### Document excerpt
Can UP Fintech Thrive Without China? Latest Earnings Offer Clues

The Tiger Brokers operator has been forced to leave its original home market, but numbers show its global expansion isn't strong enough yet to carry the business

image credit: Bamboo Works

Key Takeaways:

Legacy Mainland China clients still accounted for more than 20% of UP Fintech's first quarter revenue, despite years of efforts to expand internationally

Now based in Singapore after relocating from its original home in Beijing, the online brokerage faces a key challenge in appealing to clients with no Chinese ties

By Warren Yang

UP Fintech Holding Ltd. (NASDAQ:TIGR) has finally put three years of regulatory turbulence in China behind it, but it isn't clear skies for the online brokerage just yet. Now completely severed from its original home market, the company faces a high-stakes race to prove it can grow on foreign soil, especially beyond its core base of users with Chinese backgrounds.

UP Fintech's latest quarterly results, released last week, are a bit of a mixed bag that show both promising signs and challenges for the company in its new 2.0 era.

Stored items from a collection:
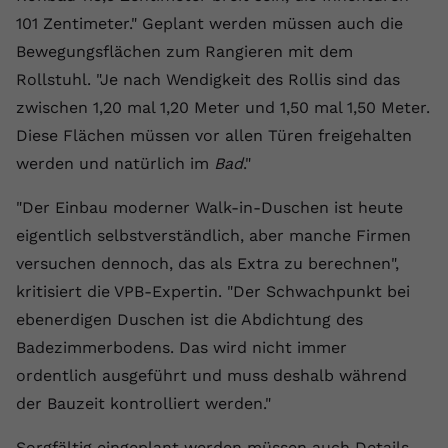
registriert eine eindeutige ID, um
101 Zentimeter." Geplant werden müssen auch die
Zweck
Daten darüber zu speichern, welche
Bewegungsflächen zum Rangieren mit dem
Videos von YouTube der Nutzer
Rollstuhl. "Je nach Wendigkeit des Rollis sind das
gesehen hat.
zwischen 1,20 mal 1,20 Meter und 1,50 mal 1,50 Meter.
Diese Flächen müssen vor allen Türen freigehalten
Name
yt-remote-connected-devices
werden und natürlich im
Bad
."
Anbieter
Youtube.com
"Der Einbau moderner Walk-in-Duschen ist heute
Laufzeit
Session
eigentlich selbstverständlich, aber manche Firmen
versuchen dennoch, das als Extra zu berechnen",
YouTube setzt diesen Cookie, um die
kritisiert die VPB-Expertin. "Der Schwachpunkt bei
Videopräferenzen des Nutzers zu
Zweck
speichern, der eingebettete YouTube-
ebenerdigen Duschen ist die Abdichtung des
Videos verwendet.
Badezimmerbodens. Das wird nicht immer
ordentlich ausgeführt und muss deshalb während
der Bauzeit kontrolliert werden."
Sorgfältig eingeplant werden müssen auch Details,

### Set of tasks
a) Reproduce the UP Fintech article word for word, from "By Warren Yang" down to "new 2.0 era.".
b) Take everything in the records from the start down to the line containing "kritisiert die VPB-Expertin." and rewrite it with "Session" changed to "Sitzung", leaving all else as it is. Return only those lines, without the pictures.

### Task-by-task answers
a)
By Warren Yang

UP Fintech Holding Ltd. (NASDAQ:TIGR) has finally put three years of regulatory turbulence in China behind it, but it isn't clear skies for the online brokerage just yet. Now completely severed from its original home market, the company faces a high-stakes race to prove it can grow on foreign soil, especially beyond its core base of users with Chinese backgrounds.

UP Fintech's latest quarterly results, released last week, are a bit of a mixed bag that show both promising signs and challenges for the company in its new 2.0 era.

b)
registriert eine eindeutige ID, um
101 Zentimeter." Geplant werden müssen auch die
Zweck
Daten darüber zu speichern, welche
Bewegungsflächen zum Rangieren mit dem
Videos von YouTube der Nutzer
Rollstuhl. "Je nach Wendigkeit des Rollis sind das
gesehen hat.
zwischen 1,20 mal 1,20 Meter und 1,50 mal 1,50 Meter.
Diese Flächen müssen vor allen Türen freigehalten
Name
yt-remote-connected-devices
werden und natürlich im
Bad
."
Anbieter
Youtube.com
"Der Einbau moderner Walk-in-Duschen ist heute
Laufzeit
Sitzung
eigentlich selbstverständlich, aber manche Firmen
versuchen dennoch, das als Extra zu berechnen",
YouTube setzt diesen Cookie, um die
kritisiert die VPB-Expertin. "Der Schwachpunkt bei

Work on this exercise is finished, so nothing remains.